Question

In: Finance

Prime Emerald Inc. is an upscale rug manufacturer in Flint, Michigan, that just developed a deal...

Prime Emerald Inc. is an upscale rug manufacturer in Flint, Michigan, that just developed a deal with a major high-end gallery in Italy to display their rugs over the course of one year. The rugs are supposed to be shipped by 08/15 and arrive no later than 9/15. The Gallery is willing to front the expenses of the rugs transition to Milan, Italy, and the company within five days will receive payment of 500,000 euros. It is expected that 100,000 of the euros will appreciate substantially on 9/25. Unfortunately the rugs have been delayed and it will take another month to receive them.

1. Explain how Prime Emerald Inc. can hedge the current position with Italy.

a. Explain the hedging positions under each currency derivative including forward contracts, future contract and options contract.

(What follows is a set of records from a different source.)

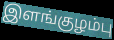
இளங்குழம்பு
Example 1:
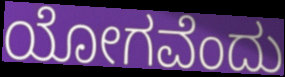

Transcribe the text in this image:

ಯೋಗವೆಂದು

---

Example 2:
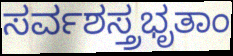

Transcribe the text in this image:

ಸರ್ವಶಸ್ತ್ರಭೃತಾಂ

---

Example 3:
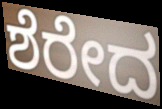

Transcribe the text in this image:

ಶೆರೇದ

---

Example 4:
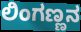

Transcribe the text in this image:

ಲಿಂಗಣ್ಣನ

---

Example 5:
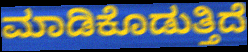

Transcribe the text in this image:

ಮಾಡಿಕೊಡುತ್ತಿದೆ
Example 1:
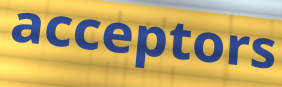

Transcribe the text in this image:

acceptors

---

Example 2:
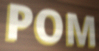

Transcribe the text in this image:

POM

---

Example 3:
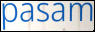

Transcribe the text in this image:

pasam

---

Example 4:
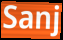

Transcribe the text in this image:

Sanj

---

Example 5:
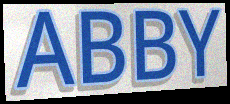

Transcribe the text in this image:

ABBY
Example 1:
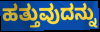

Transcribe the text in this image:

ಹತ್ತುವುದನ್ನು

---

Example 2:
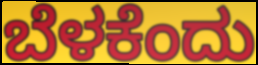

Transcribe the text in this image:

ಬೆಳಕೆಂದು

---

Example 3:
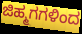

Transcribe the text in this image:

ಜಿಹ್ಮಗಗಳಿಂದ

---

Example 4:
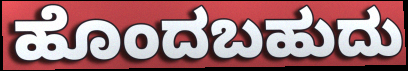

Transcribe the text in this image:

ಹೊಂದಬಹುದು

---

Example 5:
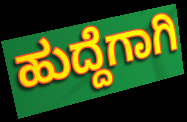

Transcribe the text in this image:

ಹುದ್ದೆಗಾಗಿ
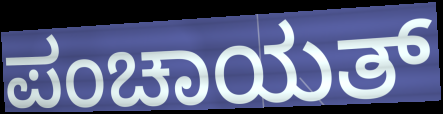
ಪಂಚಾಯತ್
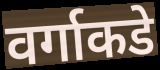
वर्गाकडे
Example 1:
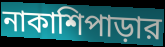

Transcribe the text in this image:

নাকাশিপাড়ার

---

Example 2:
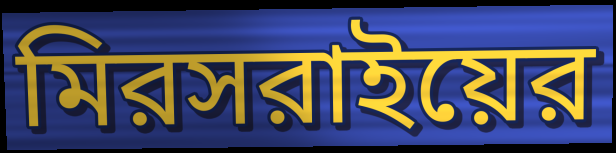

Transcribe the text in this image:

মিরসরাইয়ের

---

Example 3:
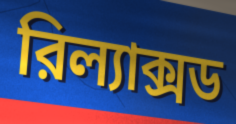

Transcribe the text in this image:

রিল্যাক্সড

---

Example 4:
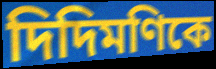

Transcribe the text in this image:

দিদিমণিকে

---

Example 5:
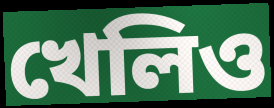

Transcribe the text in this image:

খেলিও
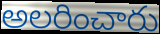
అలరించారు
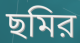
ছমির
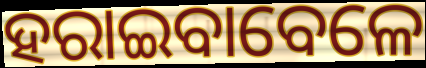
ହରାଇବାବେଳେ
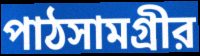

2. Explain the potential risks and losses by waiting another month to see if the rugs make it before they decide to hedge?

Solutions

Expert Solution

1. In order to hedge the current position with Italy, it is worth considering the currency forward and as a part of which Prime Emerald will sell Euros and buy USD. And the price of forward contract is fixed today adn hence and any adverse movement in the currency can be hedged. Any downward movement (Euro appreciation and USD depreciation) will result in profit in forward contract and loss in spot position and hence net zero.

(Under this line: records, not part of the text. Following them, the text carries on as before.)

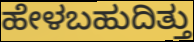
ಹೇಳಬಹುದಿತ್ತು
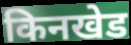
किनखेड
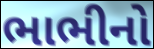
ભાભીનો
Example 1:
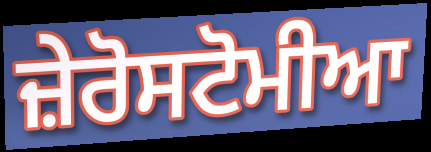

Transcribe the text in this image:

ਜ਼ੇਰੋਸਟੋਮੀਆ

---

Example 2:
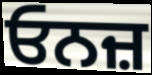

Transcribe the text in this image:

ਓਨਜ਼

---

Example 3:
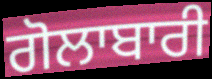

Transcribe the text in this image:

ਗੋਲਾਬਾਰੀ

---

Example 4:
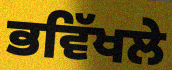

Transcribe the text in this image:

ਭਵਿੱਖਲੇ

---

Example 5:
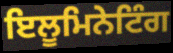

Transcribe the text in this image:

ਇਲੂਮਿਨੇਟਿੰਗ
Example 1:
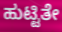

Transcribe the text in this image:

ಹುಟ್ಟಿತೇ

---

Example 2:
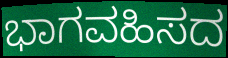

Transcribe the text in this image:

ಭಾಗವಹಿಸದ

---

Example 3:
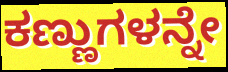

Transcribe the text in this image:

ಕಣ್ಣುಗಳನ್ನೇ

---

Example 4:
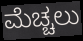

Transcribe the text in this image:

ಮೆಚ್ಚಲು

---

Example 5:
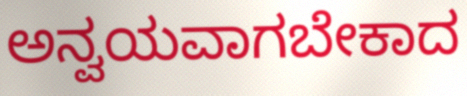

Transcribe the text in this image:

ಅನ್ವಯವಾಗಬೇಕಾದ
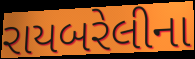
રાયબરેલીના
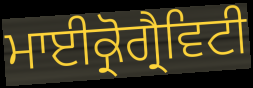
ਮਾਈਕ੍ਰੋਗ੍ਰੈਵਿਟੀ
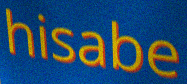
hisabe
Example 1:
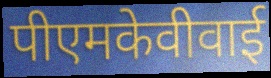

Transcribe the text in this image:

पीएमकेवीवाई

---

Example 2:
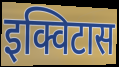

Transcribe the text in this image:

इक्विटास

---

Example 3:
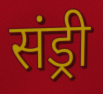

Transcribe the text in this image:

संड्री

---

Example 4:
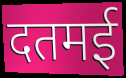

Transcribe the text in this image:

दतमई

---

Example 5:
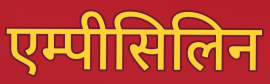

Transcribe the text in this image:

एम्पीसिलिन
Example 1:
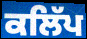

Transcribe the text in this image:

ਕਲਿੱਪ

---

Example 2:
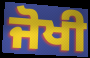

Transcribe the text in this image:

ਜੋਖੀ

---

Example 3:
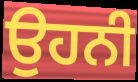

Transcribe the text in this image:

ਉਹਨੀ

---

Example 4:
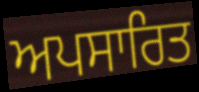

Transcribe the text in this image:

ਅਪਸਾਰਿਤ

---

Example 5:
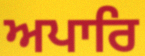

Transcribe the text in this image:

ਅਪਾਰਿ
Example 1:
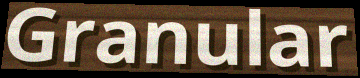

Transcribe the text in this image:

Granular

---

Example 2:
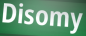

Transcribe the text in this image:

Disomy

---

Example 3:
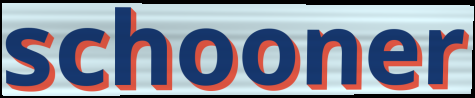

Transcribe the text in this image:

schooner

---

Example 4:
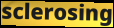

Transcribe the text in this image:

sclerosing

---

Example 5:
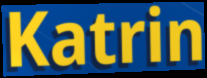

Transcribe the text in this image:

Katrin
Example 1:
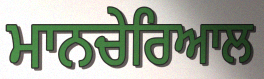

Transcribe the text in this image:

ਮਾਨਚੇਰਿਆਲ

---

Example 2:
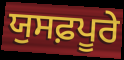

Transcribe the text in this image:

ਯੁਸਫ਼ਪੂਰੇ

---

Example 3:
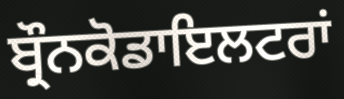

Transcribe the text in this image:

ਬ੍ਰੌਨਕੋਡਾਇਲਟਰਾਂ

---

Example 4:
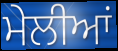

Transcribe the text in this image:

ਮੇਲੀਆਂ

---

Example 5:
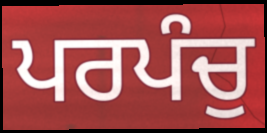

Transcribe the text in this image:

ਪਰਪੰਚੁ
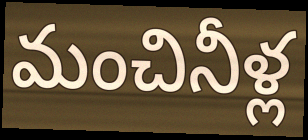
మంచినీళ్ల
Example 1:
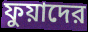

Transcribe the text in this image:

ফুয়াদের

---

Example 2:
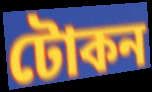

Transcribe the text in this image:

টোকন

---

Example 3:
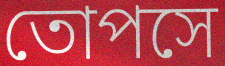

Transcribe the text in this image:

তোপসে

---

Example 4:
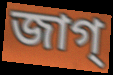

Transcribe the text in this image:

জাগ্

2. a) Forward contract - customized contract with contract specifications call upon by parties. No daily settlement. only on maturity. Counterparty default risk if not CCP cleared.

b) Future contract - standarized contract with daily mark to market. Initial margin is requried to be put by each party with exchange. No counterparty default risk.

c) Options contract - To buy the contract, premium is paid and exchange settled so no counterparty risk.

3) Without hedge, the potential risk is of Euro appreciation against USD and party receiving Euro will have resulting loss owing to this adverse currency movement.